Route of administration:
oral: gavage
Vehicle:
CMC (carboxymethyl cellulose)
Remarks:
1% aqueous
Details on oral exposure:
VEHICLE
- Concentration in vehicle: no data
- Amount of vehicle (if gavage): 10 mL/kg bw
- Justification for choice of vehicle: The vehicle was selected based on trial formulations performed at NOTOX and on test substance data supplied by the sponsor.
- Purity: no data

DOSAGE PREPARATION:
- The formulations were prepared within 4 hours prior to dosing. Homogeneity was accomplished to a visually acceptable level. The concentration of the test substance in vehicle was varied to allow constant dosage volume in terms of mL/kg body weight.

CLASS METHOD:
- Rationale for the selection of the starting dose: no data
Doses:
300 and 2000 mg/kg bw
No. of animals per sex per dose:
3 females per dose
Control animals:
no
Details on study design:
- Duration of observation period following administration: 14 days
- Frequency of observations and weighing: Observations for mortality/viability were performed twice daily.

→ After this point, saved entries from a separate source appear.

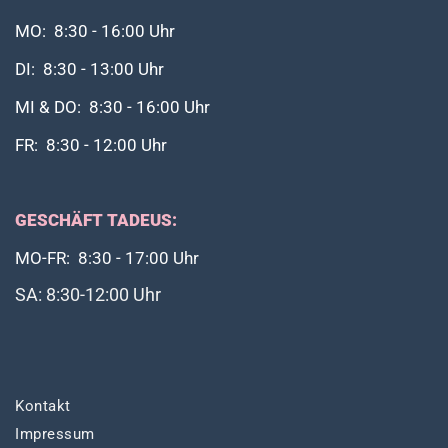
MO: 8:30 - 16:00 Uhr
DI: 8:30 - 13:00 Uhr
MI & DO: 8:30 - 16:00 Uhr
FR: 8:30 - 12:00 Uhr
GESCHÄFT TADEUS:
MO-FR: 8:30 - 17:00 Uhr
SA: 8:30-12:00 Uhr
Kontakt
Impressum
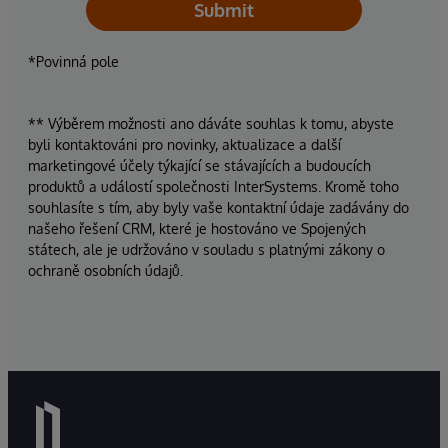
Submit
*Povinná pole
** Výběrem možnosti ano dáváte souhlas k tomu, abyste
byli kontaktováni pro novinky, aktualizace a další
marketingové účely týkající se stávajících a budoucích
produktů a událostí společnosti InterSystems. Kromě toho
souhlasíte s tím, aby byly vaše kontaktní údaje zadávány do
našeho řešení CRM, které je hostováno ve Spojených
státech, ale je udržováno v souladu s platnými zákony o
ochraně osobních údajů.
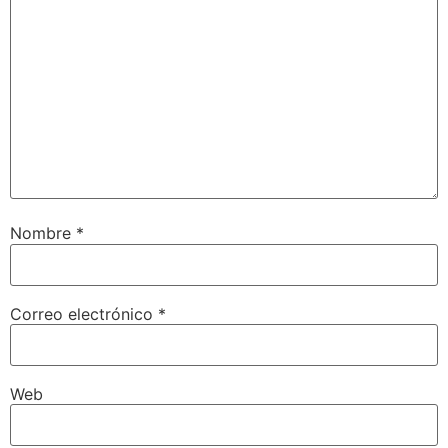
Nombre
*
Correo electrónico
*
Web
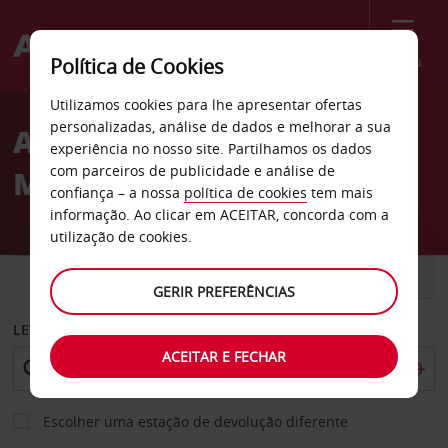
Menu
Política de Cookies
Welcome
Utilizamos cookies para lhe apresentar ofertas
to
personalizadas, análise de dados e melhorar a sua
Aluguer de carros
Avis
experiência no nosso site. Partilhamos os dados
com parceiros de publicidade e análise de
Martigues
confiança – a nossa
política de cookies
tem mais
informação. Ao clicar em ACEITAR, concorda com a
utilização de cookies.
CARRO
COMERCIAIS
GERIR PREFERÊNCIAS
LEVANTAR EM
ACEITAR E FECHAR
Escolher uma estação de devolução diferente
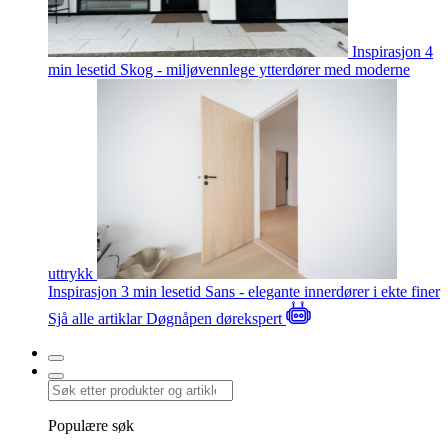
Inspirasjon
4
min lesetid
Skog - miljøvennlege ytterdører med moderne
uttrykk
Inspirasjon
3 min lesetid
Sans - elegante innerdører i ekte finer
Sjå alle artiklar
Døgnåpen dørekspert
Populære søk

Body weights were recorded on day 1 (pre-administration), 8 and 15. Clinical signs were observed at periodic intervals on day 1 and once daily thereafter until day 15. The symptoms were graded according to fixed scales and the time of onset, degree and duration were recorded.
- Necropsy of survivors performed: Yes. At the end of the observation period, all animals were sacrificed by oxygen/carbon dioxide procedure and subjected to necropsy. Descriptions of all internal macroscopic abnormalities were recorded.
Statistics:
- No statistical analysis was performed (the method does not allow for calculation of a precise LD50 value).

Results and discussion

Effect levels
Sex:
female
Dose descriptor:
LD50
Effect level:
> 2 000 mg/kg bw
Based on:
test mat.
Mortality:
- No mortality occurred at either dose.
Clinical signs:
- Hunched posture and/or piloerection were noted for all animals at both dose levels on day 1.
Body weight:
- The body weight gain shown by the animals over the study period was considered to be similar to that expected of normal untreated animals of the same age and strain.
Gross pathology:
- No abnormalities were found.

Any other information on results incl. tables

Temporary deviations from the minimum level of relative humidity occurred. The laboratory historical data did not indicate any effect of the deviation.

Applicant's summary and conclusion

Conclusions:
The oral LD50 value of nickel oxalate dihydrate in female Wistar rats exceeded 2000 mg/kg bw.